Any new Paul Thomas Anderson project is call for celebration. It’s of particular importance given the director’s millennial hibernation period - the five-year frequency of releases was as agonizing as waiting for a new Malick film. Yet it’s only been two years since 2012’s The Master (the best film of its year) and the added caveat of Anderson adapting a Thomas Pynchon novel is of notable interest. Pynchon’s novel served as my introduction to the writer’s work. It’s an interesting novel, a shaggy tale that could translate into something like what Robert Altman did with Raymond Chandler’s The Long Goodbye.
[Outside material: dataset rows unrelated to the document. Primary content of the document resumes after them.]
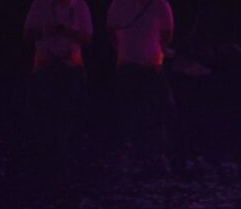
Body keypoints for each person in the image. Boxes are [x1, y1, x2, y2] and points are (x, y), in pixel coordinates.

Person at [107, 0, 175, 169]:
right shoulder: (119, 4)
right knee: (127, 109)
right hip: (129, 64)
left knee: (155, 109)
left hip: (151, 65)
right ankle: (129, 151)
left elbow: (167, 34)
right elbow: (111, 31)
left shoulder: (160, 5)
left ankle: (155, 153)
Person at [23, 0, 93, 163]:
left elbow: (87, 37)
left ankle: (65, 151)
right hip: (45, 65)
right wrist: (47, 31)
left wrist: (68, 32)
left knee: (70, 110)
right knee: (44, 111)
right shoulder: (40, 5)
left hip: (71, 66)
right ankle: (46, 151)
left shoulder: (80, 6)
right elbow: (27, 33)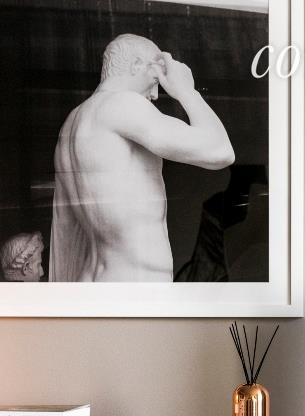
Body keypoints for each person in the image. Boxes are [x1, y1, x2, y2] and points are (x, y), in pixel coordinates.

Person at [50, 33, 235, 283]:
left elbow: (66, 227)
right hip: (134, 282)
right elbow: (220, 151)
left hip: (94, 278)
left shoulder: (72, 123)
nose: (156, 94)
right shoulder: (121, 104)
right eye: (155, 79)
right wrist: (186, 91)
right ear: (136, 65)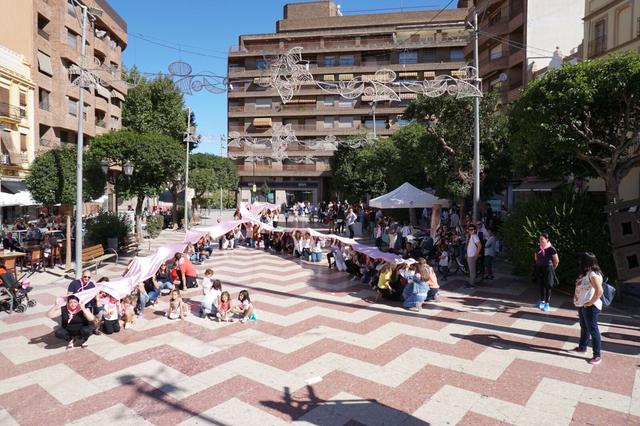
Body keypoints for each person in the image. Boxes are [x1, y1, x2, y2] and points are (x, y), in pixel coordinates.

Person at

And, I mean, if we have a new-age The Long Goodbye on our hands then we may as well be looking at the best film of 2014 already.

Only Lovers Left Alive
(Jim Jarmusch)

Only Lovers Left Alive.jpg

Beyond contemporary releases, 2013 was a year very much defined by my discovery of Jim Jarmusch’s early filmography. Films like Down By Law, Mystery Train and especially Stranger Than Paradise were revelatory watches that have solidified Jarmusch as one of my favorite working directors. Only Lovers Left Alive, which premiered in competition at 2013’s Cannes International Film Festival, was met with warm critical appraisal even as it failed to register with jurors, as the film left the festival empty handed. Regardless, Jarmusch’s work has a history of lending itself to distanced unanimous approval - that’s to say that it takes a little time to get around to embracing his pictures. I’m not sure if I’ll ever warm up to his last effort, 2009’s The Limits of Control, but Only Lovers Left Alive looks to be something closer to a return to his roots - at least in the narrative sense. The film features Tilda Swinton as a vampire too, which strikes me as the world’s most appropriate casting choice. Vampires are still a thing, right?

The Double
(Richard Ayoade)

The Double.jpg

I’ve held Richard Ayoade’s debut feature Submarine in high regard and maintain that it’s the best feature film debut of the early decade. It refines all the lingering issues I have with Wes Anderson’s aesthetic and complicates it through a lens of comic humor that is more often associated with the likes of Edgar Wright. Intermingled within all this is an exuberant energy that maintains a high degree of formal proficiency. His sensibility mixes a contemporary aesthetic with the rigidness of traditional filmmaking technique - basically everything I want in a film can be found in Submarine. So it’s The Double that easily becomes my most anticipated film of 2014. Loosely adapted from Dostoevsky’s novella, the film has garnered its fair share of acclaim since its Toronto screening earlier in the year. And with citations noting the film’s broad bits of influence - from Terry Gilliam to Aki Kaurismäki to Alfred Hitchcock’s Rear Window - it’s clear that Ayoade has a learned and eclectic film background to pull from. As I’m finding myself attracted to filmmakers who possess a particular type of formal approach, I can’t hide the fact that it’s the more personal efforts that truly push films toward a different spectrum of appreciation. Like Joel and Ethan Coen’s Inside Llewyn Davis in 2013 and Paul Thomas Anderson’s The Master in 2012, it’s films that marry the concerns of masculine identity with impeccable formal design that I’m most drawn to. Richard Ayoade, in only his second feature, is threatening to etch a place alongside those contemporary giants.